**Given text:**
--------------------

IMO Recovery One’s work and plan breaths life and the idea of community back into the chain. We want innovation. Not a lack of creativity. Print billions of ONE.

If Harmony ever released another plan it would be the opposite. I can see it, the next plan will magically make ONE disappear.

1 Like

We are happy to release the full Community Proposal by Recovery One. Thank you to everyone who collaborated and made the final proposal possible. Cheers to you. #web3 #community #solutions #progress


Community Proposal
by Recovery One

In response to the Horizon bridge incident, a group of community members formed to
discuss creative solutions. During this process, the discussion expanded to additional
community members, validator stakeholders, ecosystem developers, ecosystem
partners, outside counsel, and financial industry advisors to constitute the Recovery
One Foundation. Recovery One continued to expand the discussion to the entire
ecosystem and sought new suggestions, ideas, solutions, and proposals for the bridge
incident. That greater ecosystem collaboration and public review further strengthened
Recovery One’s community proposal and made the solution more dynamic.
Recovery One. The governance foundation represents depegged token holders and
the Harmony community. Our mission is the recovery of depegged assets and
strengthening of the Harmony ecosystem through community-governed action.
The Recovery One community proposal is made up of Commitments to the
Community and the Recovery Token.

Commitments to the Community
Below is the list of commitments to the community that validators, developers,
ecosystem partners, and the 16 community proposals are seeking from Harmony. We
ask that the Harmony foundation accept;

  • Commitment to a long-term working relationship with Recovery One Fdn.
  • Commitment to gather roadmap feedback from Recovery One Fdn.
  • Commitment to release a State of Treasury summary and to maintain a transparent and secure treasury.
  • Commitment that bridges be non-custodial.
  • Commitment to BAYC and use those resources for ecosystem growth.

The Recovery Token
The proposed solution offers depegged tokens in exchange for rONE tokens, which the
user can redeem on a smart contract for the full value in $ONE at the end of three
years, and earn 15% returns as staking rewards in $ONE for the same period. The
impact to the total supply is 2.5Bil tokens including the 700M paid for staking rewards.
The solution is the best tradeoff in returning the user full value while preserving the
Harmony treasury for future growth. In the first 30 days, the solution proposes a $3M
exit liquidity (at market price) for those who choose to exit early. We commit to burning
any unused $ONE tokens during/ after the recovery process.

rONE’s Mechanics
A smart contract has been created to accept depegged tokens in exchange for a
Recovery token, rONE. Anyone can deposit bridged assets and mint (rONE) tokens.
The rONE mint contract will close in 1 year, and the staking period will last 3 years from
the initial mint date.

  • rONE will set bridged assets at 66% (parity).
    Horizon Bridge incident date of 06/23/2022, ONE at .0264.
  • The contract is injected with 114M ONE tokens ($3M).

--------------------

**Written problem 1:**
Summarize the Recovery One text in two sentences.
**Written problem 2:**
According to the Recovery One text, when does the rONE mint contract close?
**Written problem 3:**
Pick up the Recovery One text after its last sentence and keep writing.
The entries have no role in this work.

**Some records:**
--------------------

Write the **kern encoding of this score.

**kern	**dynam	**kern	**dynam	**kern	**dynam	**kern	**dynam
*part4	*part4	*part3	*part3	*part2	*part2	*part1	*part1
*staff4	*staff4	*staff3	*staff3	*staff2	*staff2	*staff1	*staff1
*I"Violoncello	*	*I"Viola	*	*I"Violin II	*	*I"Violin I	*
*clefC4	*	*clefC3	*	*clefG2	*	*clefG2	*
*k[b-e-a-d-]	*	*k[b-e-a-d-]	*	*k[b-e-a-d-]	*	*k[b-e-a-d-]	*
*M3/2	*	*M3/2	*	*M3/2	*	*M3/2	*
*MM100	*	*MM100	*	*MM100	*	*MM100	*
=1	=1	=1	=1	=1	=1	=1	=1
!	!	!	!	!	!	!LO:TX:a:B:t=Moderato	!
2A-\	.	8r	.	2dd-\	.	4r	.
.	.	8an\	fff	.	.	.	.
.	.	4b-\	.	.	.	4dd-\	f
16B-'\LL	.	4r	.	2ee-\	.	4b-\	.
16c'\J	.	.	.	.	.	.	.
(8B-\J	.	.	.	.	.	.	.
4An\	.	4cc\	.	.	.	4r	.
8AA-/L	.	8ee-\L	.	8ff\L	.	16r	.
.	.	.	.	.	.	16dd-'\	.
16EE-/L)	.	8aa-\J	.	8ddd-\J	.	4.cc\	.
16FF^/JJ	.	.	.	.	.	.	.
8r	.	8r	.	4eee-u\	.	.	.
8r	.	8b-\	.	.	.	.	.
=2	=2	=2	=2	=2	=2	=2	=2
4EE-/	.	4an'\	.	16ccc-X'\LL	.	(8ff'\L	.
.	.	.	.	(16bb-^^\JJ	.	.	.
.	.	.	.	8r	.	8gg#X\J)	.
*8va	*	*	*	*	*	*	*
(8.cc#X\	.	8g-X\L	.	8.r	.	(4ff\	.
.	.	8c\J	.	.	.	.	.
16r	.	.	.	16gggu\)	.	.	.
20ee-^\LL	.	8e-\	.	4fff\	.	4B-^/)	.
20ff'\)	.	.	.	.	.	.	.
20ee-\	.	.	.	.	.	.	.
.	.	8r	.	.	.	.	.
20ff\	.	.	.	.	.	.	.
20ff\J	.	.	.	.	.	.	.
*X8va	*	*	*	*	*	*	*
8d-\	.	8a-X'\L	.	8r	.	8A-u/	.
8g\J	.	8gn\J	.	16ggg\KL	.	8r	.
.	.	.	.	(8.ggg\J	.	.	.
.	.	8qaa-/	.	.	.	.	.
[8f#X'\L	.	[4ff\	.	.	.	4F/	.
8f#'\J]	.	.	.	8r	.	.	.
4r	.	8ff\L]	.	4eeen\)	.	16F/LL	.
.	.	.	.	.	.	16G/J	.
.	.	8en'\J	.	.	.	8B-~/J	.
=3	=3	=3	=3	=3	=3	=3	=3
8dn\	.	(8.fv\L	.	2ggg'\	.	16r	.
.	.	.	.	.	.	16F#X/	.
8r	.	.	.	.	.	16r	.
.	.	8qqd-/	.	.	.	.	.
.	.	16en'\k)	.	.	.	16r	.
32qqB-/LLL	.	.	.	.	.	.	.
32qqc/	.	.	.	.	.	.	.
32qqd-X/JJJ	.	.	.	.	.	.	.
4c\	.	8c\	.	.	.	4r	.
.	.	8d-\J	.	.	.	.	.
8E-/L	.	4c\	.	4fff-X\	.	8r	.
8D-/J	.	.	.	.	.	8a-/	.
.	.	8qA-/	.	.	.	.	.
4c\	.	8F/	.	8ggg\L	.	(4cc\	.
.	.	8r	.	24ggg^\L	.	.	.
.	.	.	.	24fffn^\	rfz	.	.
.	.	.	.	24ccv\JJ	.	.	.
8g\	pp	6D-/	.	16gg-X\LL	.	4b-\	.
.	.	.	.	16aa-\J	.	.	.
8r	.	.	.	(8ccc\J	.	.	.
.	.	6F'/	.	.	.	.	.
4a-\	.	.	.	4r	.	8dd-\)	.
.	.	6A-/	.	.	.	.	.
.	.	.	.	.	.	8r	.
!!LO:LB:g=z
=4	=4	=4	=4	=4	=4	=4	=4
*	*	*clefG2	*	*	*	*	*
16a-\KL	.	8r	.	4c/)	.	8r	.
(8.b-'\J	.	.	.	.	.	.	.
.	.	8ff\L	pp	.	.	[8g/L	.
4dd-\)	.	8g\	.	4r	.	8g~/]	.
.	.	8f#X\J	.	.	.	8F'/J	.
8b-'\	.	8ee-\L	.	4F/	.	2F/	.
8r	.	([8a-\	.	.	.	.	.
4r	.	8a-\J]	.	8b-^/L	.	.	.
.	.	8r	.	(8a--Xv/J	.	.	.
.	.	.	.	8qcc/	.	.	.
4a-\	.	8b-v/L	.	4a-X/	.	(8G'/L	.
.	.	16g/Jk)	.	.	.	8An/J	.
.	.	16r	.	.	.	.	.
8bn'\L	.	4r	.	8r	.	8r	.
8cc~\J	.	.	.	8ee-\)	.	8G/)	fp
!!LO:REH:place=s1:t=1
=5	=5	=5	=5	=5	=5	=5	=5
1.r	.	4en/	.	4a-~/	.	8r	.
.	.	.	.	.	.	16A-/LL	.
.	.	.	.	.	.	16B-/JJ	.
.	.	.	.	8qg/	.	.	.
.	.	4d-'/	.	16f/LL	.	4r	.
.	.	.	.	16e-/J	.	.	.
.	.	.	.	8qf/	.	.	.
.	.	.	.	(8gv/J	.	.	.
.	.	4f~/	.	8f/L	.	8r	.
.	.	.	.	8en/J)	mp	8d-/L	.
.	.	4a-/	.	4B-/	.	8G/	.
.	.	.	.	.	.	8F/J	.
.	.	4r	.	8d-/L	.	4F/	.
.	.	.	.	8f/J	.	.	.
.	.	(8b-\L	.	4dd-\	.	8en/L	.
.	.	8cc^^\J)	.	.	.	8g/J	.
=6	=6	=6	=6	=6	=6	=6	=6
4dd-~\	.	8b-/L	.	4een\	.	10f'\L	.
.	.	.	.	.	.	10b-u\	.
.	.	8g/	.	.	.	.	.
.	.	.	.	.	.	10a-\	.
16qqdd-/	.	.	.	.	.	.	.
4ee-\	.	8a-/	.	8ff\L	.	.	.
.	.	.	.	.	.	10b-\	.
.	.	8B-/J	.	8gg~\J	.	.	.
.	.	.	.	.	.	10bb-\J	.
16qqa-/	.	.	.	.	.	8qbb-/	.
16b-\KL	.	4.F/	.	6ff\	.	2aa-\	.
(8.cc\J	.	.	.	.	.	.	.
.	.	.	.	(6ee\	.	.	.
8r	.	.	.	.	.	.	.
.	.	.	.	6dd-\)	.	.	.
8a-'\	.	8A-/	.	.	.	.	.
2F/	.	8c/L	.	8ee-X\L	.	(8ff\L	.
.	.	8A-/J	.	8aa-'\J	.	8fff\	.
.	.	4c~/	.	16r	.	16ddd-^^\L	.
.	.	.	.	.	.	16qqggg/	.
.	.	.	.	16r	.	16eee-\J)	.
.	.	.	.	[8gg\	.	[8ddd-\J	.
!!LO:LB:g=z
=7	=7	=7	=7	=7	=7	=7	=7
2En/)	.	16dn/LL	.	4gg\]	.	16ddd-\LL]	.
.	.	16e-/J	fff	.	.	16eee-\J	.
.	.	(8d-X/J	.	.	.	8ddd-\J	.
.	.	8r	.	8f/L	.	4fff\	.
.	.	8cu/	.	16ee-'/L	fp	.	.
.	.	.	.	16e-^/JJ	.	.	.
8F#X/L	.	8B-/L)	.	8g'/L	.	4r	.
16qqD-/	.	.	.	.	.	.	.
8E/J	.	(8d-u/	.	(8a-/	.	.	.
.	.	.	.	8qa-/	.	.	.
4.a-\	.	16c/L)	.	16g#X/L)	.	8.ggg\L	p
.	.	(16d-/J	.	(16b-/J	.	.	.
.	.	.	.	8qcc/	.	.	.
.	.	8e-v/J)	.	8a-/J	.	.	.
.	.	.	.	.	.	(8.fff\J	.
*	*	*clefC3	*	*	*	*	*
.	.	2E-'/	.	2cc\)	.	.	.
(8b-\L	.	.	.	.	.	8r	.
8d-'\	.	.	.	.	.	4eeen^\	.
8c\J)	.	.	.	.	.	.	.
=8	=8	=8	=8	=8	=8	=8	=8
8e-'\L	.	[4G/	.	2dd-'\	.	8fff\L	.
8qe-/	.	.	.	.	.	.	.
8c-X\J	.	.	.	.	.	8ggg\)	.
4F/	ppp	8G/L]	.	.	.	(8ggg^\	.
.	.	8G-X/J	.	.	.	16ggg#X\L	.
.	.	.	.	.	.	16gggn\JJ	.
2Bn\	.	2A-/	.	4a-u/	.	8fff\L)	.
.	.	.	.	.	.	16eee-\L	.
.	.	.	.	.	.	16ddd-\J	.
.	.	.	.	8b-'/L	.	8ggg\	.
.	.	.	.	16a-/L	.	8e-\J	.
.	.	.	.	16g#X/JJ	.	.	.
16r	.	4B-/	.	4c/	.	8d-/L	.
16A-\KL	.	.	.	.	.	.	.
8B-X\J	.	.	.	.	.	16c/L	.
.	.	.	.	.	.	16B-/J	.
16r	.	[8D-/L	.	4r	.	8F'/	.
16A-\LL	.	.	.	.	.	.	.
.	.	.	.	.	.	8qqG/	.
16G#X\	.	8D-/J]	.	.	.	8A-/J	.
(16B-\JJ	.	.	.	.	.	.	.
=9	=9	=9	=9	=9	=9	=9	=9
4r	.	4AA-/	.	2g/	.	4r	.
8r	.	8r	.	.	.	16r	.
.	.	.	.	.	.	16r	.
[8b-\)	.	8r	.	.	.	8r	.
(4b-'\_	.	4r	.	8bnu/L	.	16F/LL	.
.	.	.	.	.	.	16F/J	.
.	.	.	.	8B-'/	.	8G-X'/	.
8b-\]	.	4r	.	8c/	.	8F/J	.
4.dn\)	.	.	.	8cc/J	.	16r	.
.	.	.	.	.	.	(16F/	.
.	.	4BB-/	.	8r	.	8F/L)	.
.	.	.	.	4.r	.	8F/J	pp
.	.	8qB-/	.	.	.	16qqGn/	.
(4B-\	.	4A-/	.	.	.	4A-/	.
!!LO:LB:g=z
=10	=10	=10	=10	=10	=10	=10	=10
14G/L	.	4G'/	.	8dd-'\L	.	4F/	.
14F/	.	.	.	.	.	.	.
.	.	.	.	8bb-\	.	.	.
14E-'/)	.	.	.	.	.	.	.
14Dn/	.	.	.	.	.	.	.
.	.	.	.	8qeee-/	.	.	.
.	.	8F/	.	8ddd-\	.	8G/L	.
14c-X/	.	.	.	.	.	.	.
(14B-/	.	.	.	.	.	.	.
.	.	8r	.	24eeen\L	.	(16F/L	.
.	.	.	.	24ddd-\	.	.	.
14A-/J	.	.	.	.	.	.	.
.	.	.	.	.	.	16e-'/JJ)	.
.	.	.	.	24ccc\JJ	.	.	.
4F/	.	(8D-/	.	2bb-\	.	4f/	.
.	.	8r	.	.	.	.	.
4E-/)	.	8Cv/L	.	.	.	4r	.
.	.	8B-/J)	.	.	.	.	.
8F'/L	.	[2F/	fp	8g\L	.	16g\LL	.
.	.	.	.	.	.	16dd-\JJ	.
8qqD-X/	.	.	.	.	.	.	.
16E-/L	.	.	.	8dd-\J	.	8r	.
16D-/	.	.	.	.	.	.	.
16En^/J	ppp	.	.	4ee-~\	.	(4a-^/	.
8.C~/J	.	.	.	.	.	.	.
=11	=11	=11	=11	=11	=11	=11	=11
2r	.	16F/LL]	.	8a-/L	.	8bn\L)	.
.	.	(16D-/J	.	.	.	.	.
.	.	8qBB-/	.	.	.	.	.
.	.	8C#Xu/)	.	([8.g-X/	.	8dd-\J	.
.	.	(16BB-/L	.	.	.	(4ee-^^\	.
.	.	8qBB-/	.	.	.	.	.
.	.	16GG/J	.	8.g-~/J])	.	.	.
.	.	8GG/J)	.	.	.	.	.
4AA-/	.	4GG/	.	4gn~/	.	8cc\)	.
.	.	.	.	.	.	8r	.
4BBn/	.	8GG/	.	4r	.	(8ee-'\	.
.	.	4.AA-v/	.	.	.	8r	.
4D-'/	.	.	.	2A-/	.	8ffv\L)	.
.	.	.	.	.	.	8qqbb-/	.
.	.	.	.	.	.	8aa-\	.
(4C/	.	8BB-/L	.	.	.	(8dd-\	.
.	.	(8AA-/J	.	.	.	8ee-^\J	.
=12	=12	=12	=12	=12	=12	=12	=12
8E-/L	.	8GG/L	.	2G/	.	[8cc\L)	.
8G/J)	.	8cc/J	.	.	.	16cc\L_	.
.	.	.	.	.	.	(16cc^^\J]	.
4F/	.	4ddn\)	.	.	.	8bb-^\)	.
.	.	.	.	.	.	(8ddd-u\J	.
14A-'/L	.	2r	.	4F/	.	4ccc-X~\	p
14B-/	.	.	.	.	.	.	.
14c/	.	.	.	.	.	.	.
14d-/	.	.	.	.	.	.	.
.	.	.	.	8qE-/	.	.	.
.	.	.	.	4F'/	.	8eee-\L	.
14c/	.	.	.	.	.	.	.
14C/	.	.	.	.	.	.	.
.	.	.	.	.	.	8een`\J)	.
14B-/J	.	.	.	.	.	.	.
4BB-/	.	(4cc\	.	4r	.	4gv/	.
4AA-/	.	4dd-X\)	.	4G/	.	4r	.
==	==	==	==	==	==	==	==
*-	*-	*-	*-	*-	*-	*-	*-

--------------------

**Reply 1:**
Recovery One, a foundation formed by community members and others after the Horizon bridge incident, released a community proposal made up of commitments it asks the Harmony foundation to accept and a Recovery Token. The token plan would exchange depegged tokens for rONE, which can be redeemed for full value in $ONE after three years along with 15% staking rewards, at a total supply impact of 2.5 billion tokens.

**Reply 2:**
It closes in 1 year.

**Reply 3:**
    rONE holders can initially redeem (50% parity) within 30 days of mint. Limit $1000 per wallet (at 50%). The original wallet address must have an equal amount being redeemed to prevent market manipulation, (eg creating multiple wallets to drain). Must have held depegged assets on, snapshot date of 06/23/2022 and currently hold depeg token.
  • rONE can trade freely on exchanges.
  • rONE can be staked for rewards (15% APR) for the next 3 years to receive blockchain emission and gas fees.
    Minted rONE (not staked) can be traded on exchanges and used in DeFi.
  • rONE can be redeemed early.
    Early redemption of rONE will reduce ONE debt to rONE
  • At the Year 3 Redemption date, users can redeem rONE: ONE at 1:1.

Priced at:

How To Redeem rONE
A smart contract that accepts bridged assets and mints rONE has the following redemption options:

  • Initial Exit Redemption
    rONE can redeem (50% parity) within 30 days of the initial mint date.
    Capped $1000 (pre-incident valuation) in bridged assets per wallet.
    Provides holders with small sums to exit early, with a snapshot date of 06/23/2022.
  • Early Redemption
    Redemption of rONE to ONE before the Year 3 Redemption date will result in partial redemption.
    Partial redemption from rONE to ONE starts at 33% after 3 months from the initial mint date.
    This Partial redemption rate increases linearly to 1:1 (rONE to ONE) swap in 3 years.
  • Year 3 Redemption
    At the Year 3 Redemption date, users can redeem at 1:1, (rONE: ONE).

rONE Wallet Example
Assume Wallet A has 1000 USDC, and anticipation of rONE has pushed the market
price for USDC to 0.20 cents (20% of parity). ONE on 6/23/2022 was .0264. The parity
is selected as (66%). Wallet A receives 25,000 rONE (~$660, with rights to receive
25,000 ONE at the end of 3 years while receiving 15% APR rewards).

  • Primary Exit:
    At the end of 3 years, Wallet A receives 25,000 (par value) + 11,250 ONE
    (interests). Depending on market conditions, ONE may be valued more or
  • Secondary Exit:
    Wallet A exchanges rONE via the HInitial Exit Redemption for 50% within
    the first 30 days of the initial mint date.
  • Tertiary Exit:
    Wallet A sells rONE on the market to another wallet.

rONE Tokenomics & Impact
Blockchain emissions and gas fees will continuously fund the rONE token.

  • Up front $3M (114M ONE).
  • 5% are retained for governance.
  • We can assume participation is around 60% (taking into account some users have exited), and parity at 66%, we will have to mint:
    $60M x 66% = $39.6M in ONE ( 1.65Bil ONE ) to be released in 3 years.
    Annual mint and deposit into the rONE contract to smooth out circulating supply and to give rONE value.
    Mint annually 247M ONE token to pay rONE interest rate.
    Totaling 741M ONE token.
  • Total Mint 2,491M ONE

rONE Governance Contracts
Our goal is to implement the full end to end solution as contracts, compound governance, and 100% non-custodial (no owner, no upgrade keys, no dev or admin keys — no keys period!).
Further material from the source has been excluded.